A aposta pelo chalé?

Com o início da Primeira Guerra Mundial, em 1914, o mineiro também se viu atormentado pelo conhecimento de que a tecnologia que ajudara a criar havia sido transformada em arma.

"Santos Dumont foi testemunha da deflagração da Primeira Guerra Mundial (1914-1918) na Europa e escreveu para um amigo brasileiro: 'Caro amigo, em minha última carta eu te dizia que aqui só se falava em guerra, agora, infelizmente, esta é a realidade! Não fazes ideia como isto é triste! Paris está sendo bombardeada, já há quatro dias, por aeroplanos alemães; de terra tem-se feito fogo contra eles, porém, não se pode ainda matar um'.", recorda Visoni.

Antes de tirar a própria vida em 1932, aos 59 anos, Santos Dumont ainda deu outra demonstração de sua genialidade ao construir sua última residência, o chalé 'A Encantada', localizada da Rua do Encanto, na histórica cidade de Petrópolis.

'A Encantada' foi construída em 1918 pelo engenheiro Eduardo Pederneiras, que já havia feito o hotel Copacabana Palace, no Rio. O espaço possui uma série de aspectos curiosos, como as escadas, por exemplo, que apresentam degraus em formato diferenciado.

Fotografia da escada externa / Crédito: Divulgação/ Conhecendo Museus 

O formato aplica um efeito um tanto quanto peculiar: devido ao seu ângulo de inclinação, e para evitar que as pessoas tropeçassem, Santos Dumont suprimiu um dos lados de cada degraus. Assim, no caso da externa, a pessoa que quer subi-la é obrigada a pisar primeiro com o pé direito; e no caso da escada interna, é o pé esquerdo que deve liderar os passos.

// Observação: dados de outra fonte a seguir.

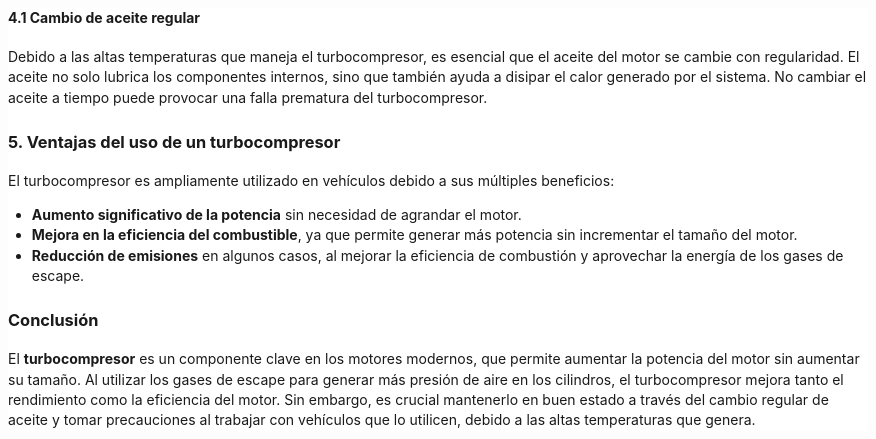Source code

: #### 4.1 Cambio de aceite regular

Debido a las altas temperaturas que maneja el turbocompresor, es esencial que el aceite del motor se cambie con regularidad. El aceite no solo lubrica los componentes internos, sino que también ayuda a disipar el calor generado por el sistema. No cambiar el aceite a tiempo puede provocar una falla prematura del turbocompresor.

### 5. Ventajas del uso de un turbocompresor

El turbocompresor es ampliamente utilizado en vehículos debido a sus múltiples beneficios:

- **Aumento significativo de la potencia** sin necesidad de agrandar el motor.
- **Mejora en la eficiencia del combustible**, ya que permite generar más potencia sin incrementar el tamaño del motor.
- **Reducción de emisiones** en algunos casos, al mejorar la eficiencia de combustión y aprovechar la energía de los gases de escape.

### Conclusión

El **turbocompresor** es un componente clave en los motores modernos, que permite aumentar la potencia del motor sin aumentar su tamaño. Al utilizar los gases de escape para generar más presión de aire en los cilindros, el turbocompresor mejora tanto el rendimiento como la eficiencia del motor. Sin embargo, es crucial mantenerlo en buen estado a través del cambio regular de aceite y tomar precauciones al trabajar con vehículos que lo utilicen, debido a las altas temperaturas que genera.
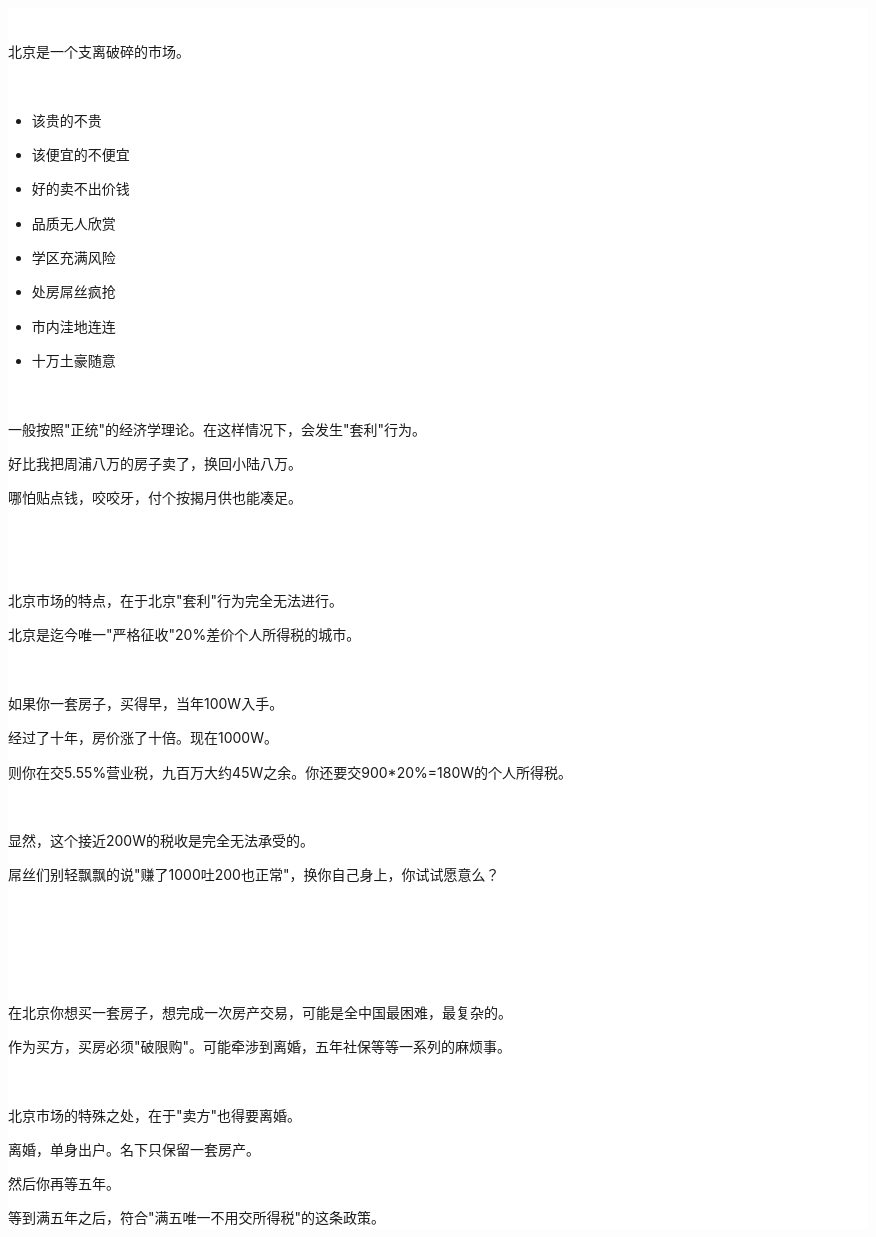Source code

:  

北京是一个支离破碎的市场。

 

-   该贵的不贵

-   该便宜的不便宜

-   好的卖不出价钱

-   品质无人欣赏

-   学区充满风险

-   处房屌丝疯抢

-   市内洼地连连

-   十万土豪随意

 

一般按照"正统"的经济学理论。在这样情况下，会发生"套利"行为。

好比我把周浦八万的房子卖了，换回小陆八万。

哪怕贴点钱，咬咬牙，付个按揭月供也能凑足。

 

 

北京市场的特点，在于北京"套利"行为完全无法进行。

北京是迄今唯一"严格征收"20%差价个人所得税的城市。

 

如果你一套房子，买得早，当年100W入手。

经过了十年，房价涨了十倍。现在1000W。

则你在交5.55%营业税，九百万大约45W之余。你还要交900\*20%=180W的个人所得税。

 

显然，这个接近200W的税收是完全无法承受的。

屌丝们别轻飘飘的说"赚了1000吐200也正常"，换你自己身上，你试试愿意么？

 

 

 

在北京你想买一套房子，想完成一次房产交易，可能是全中国最困难，最复杂的。

作为买方，买房必须"破限购"。可能牵涉到离婚，五年社保等等一系列的麻烦事。

 

北京市场的特殊之处，在于"卖方"也得要离婚。

离婚，单身出户。名下只保留一套房产。

然后你再等五年。

等到满五年之后，符合"满五唯一不用交所得税"的这条政策。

O chuveiro a álcool na Encantada era uma novidade num tempo em que a água para banho era aquecida a lenha", relembra Rodrigo sobre outra invenção presente no chalé.

"O equipamento consistia num balde perfurado no fundo e dividido ao meio. Enquanto um dos compartimentos guardava a água fria, o outro recebia a água quente, que passava por um aquecedor a álcool preso à parede e abastecido por um pequeno reservatório do combustível. Por meio de duas alavancas, o morador controlava a vazão de cada parte do balde e dosava a temperatura do banho", explica.

O chuveiro de Dumont / Crédito: Divulgação/ Reportagem/ Globo

Mas o pesquisador e arquivista derruba um mito em torno da construção. Segundo muitos dizem, quando Santos Dumont observou o terreno vazio na Rua do Encanto 22, ele imaginou a construção de um chalé alpino em formato de ninho de pássaro.

Porém, seus amigos duvidaram que ele conseguiria erguer o projeto em um terreno tão íngreme e apostaram uma caixa de garrafas de uísque no seu insucesso. "Provavelmente é inverídica a história da suposta aposta com amigos que haveria dado origem ao chalé", diz o pesquisador.

No livro Uma casa muito encantada — obra dedicada à história do imóvel —, dos autores Francisco Luiz Noel e Patrícia Souza Lima, não há menção a tal aposta", finaliza.